It’s amazing the things that people argue about on the internet. Here’s a typically spot-on review of the last Dan Brown book by Clive James in Prospect Magazine. In it James cites the following criticism of Brown’s prose…
Dr Sienna Brown, described as a “pretty, young woman”, in keeping with Dan Brown’s gift for inserting the fatal extra comma that he or one of his editors believes to be a sign of literacy.
Ah, commas. Awkward little things. We’re all guilty of overusing them sometimes. Me included. I now include a ‘get the commas’ routine as part of every revision process, though I doubt I catch every one.
What fascinates me here though is the argument that ensues in the comments on that article. This begins with someone pointing out…
I think Brown got his comma right in “pretty, young woman.” Like that, it means a woman who is both young and pretty. No comma (a “pretty young woman”) and it would have been a woman who was only approximately young.
And it descends into some pretty heated bickering after that.
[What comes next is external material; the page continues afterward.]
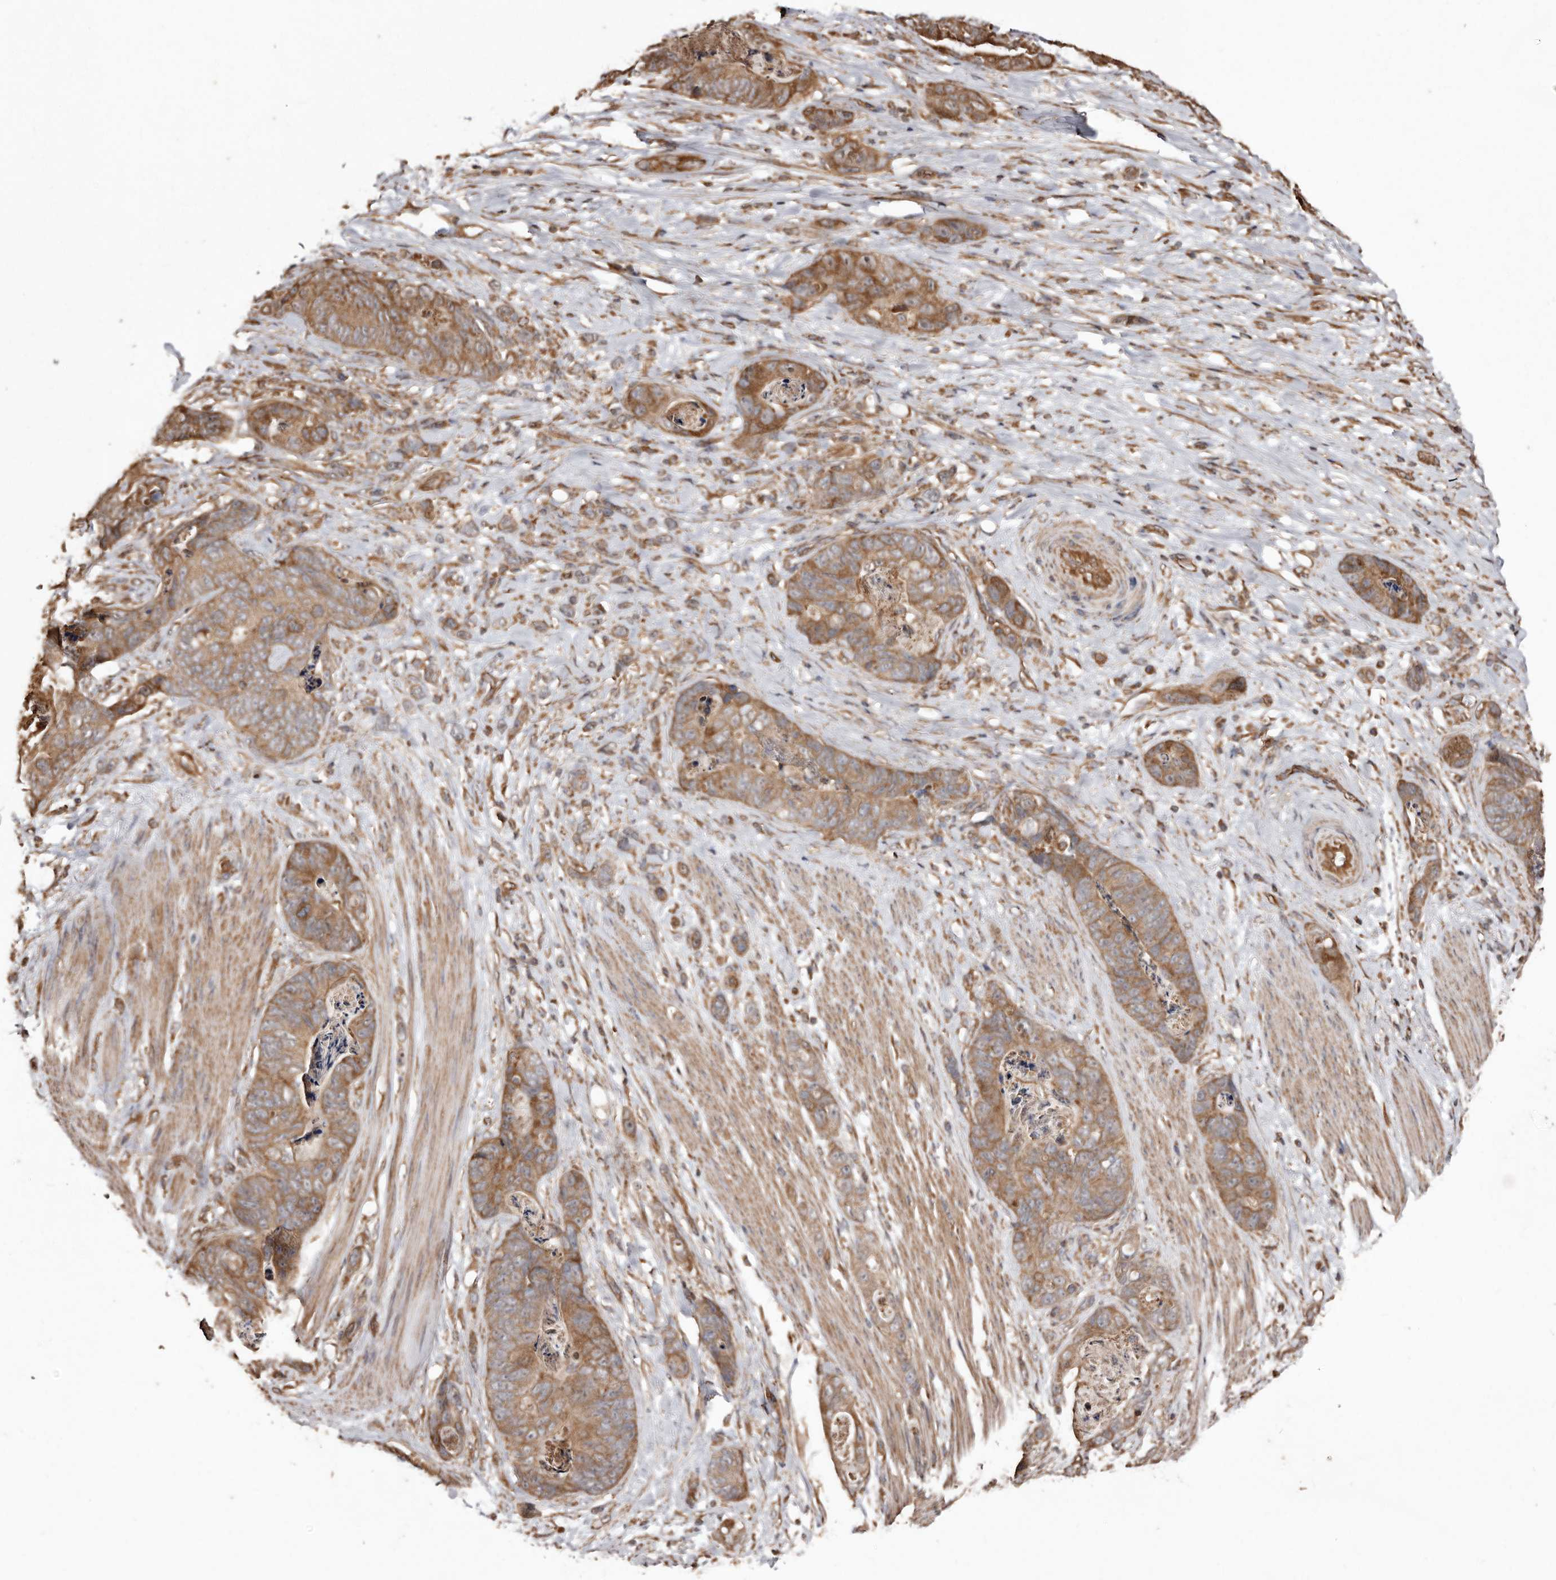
{"staining": {"intensity": "moderate", "quantity": ">75%", "location": "cytoplasmic/membranous"}, "tissue": "stomach cancer", "cell_type": "Tumor cells", "image_type": "cancer", "snomed": [{"axis": "morphology", "description": "Normal tissue, NOS"}, {"axis": "morphology", "description": "Adenocarcinoma, NOS"}, {"axis": "topography", "description": "Stomach"}], "caption": "High-power microscopy captured an immunohistochemistry (IHC) micrograph of stomach cancer (adenocarcinoma), revealing moderate cytoplasmic/membranous expression in approximately >75% of tumor cells.", "gene": "MACC1", "patient": {"sex": "female", "age": 89}}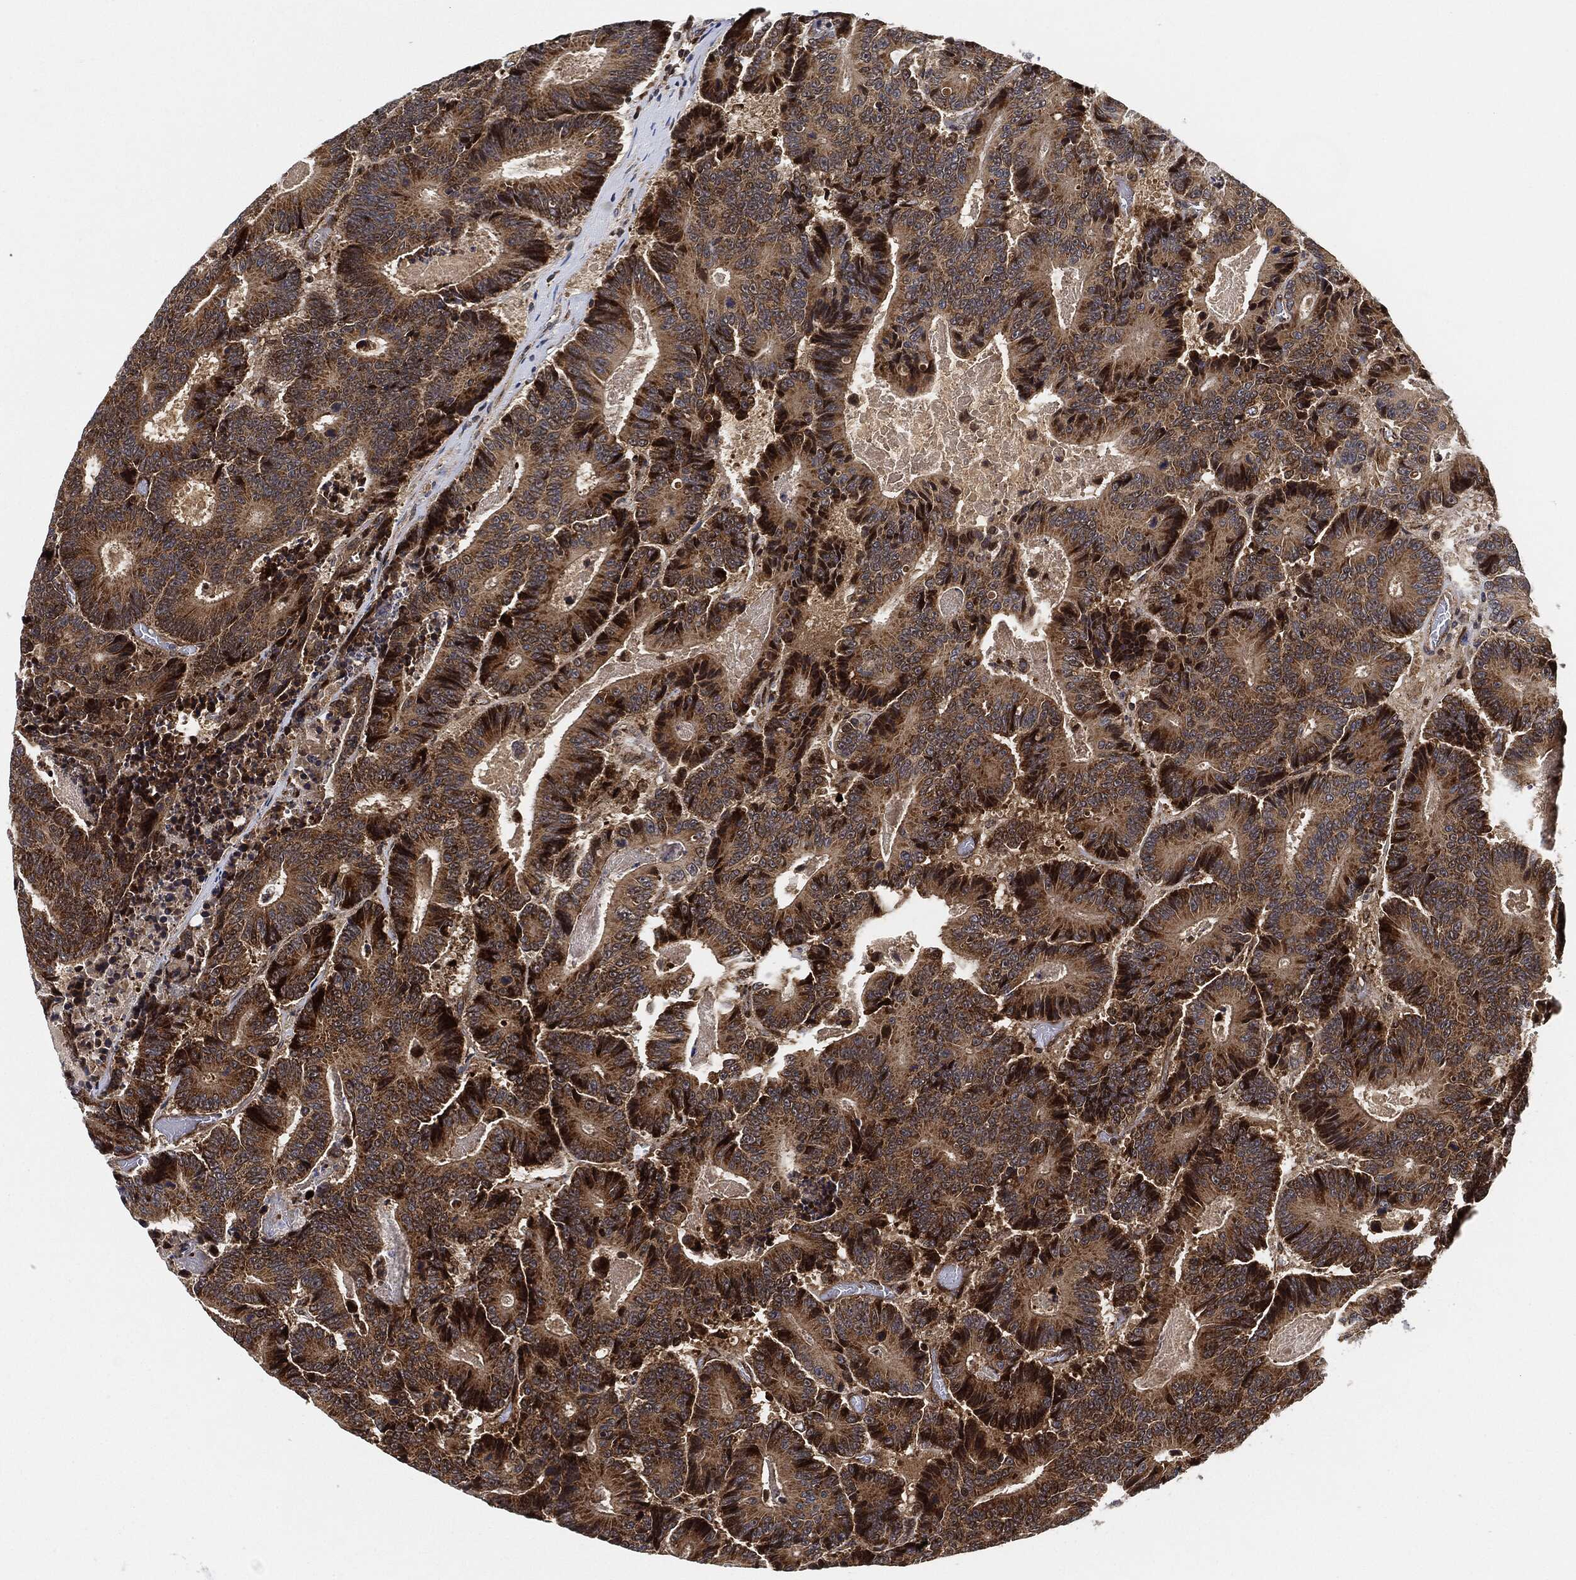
{"staining": {"intensity": "strong", "quantity": "25%-75%", "location": "cytoplasmic/membranous"}, "tissue": "colorectal cancer", "cell_type": "Tumor cells", "image_type": "cancer", "snomed": [{"axis": "morphology", "description": "Adenocarcinoma, NOS"}, {"axis": "topography", "description": "Colon"}], "caption": "IHC (DAB (3,3'-diaminobenzidine)) staining of colorectal adenocarcinoma reveals strong cytoplasmic/membranous protein positivity in about 25%-75% of tumor cells.", "gene": "RNASEL", "patient": {"sex": "male", "age": 83}}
I’m not going to try to rule on this argument. I’m not qualified. If I wanted to use the phrase I’d write ‘pretty young woman’ because it seems to me to make more sense. ‘Young woman’ is a connected idea. You wouldn’t write ‘distracted, young woman’. So why throw in that extra comma for the adjective ‘pretty’?
There’s a tip there, by the way. When faced with a dilemma it’s often worthwhile to think of it from a different perspective. Ask yourself ‘what would I do if I changed a word or two here?’
An awful lot of writing questions can be answered by common sense, a little work and a determination not to write ugly. Honest.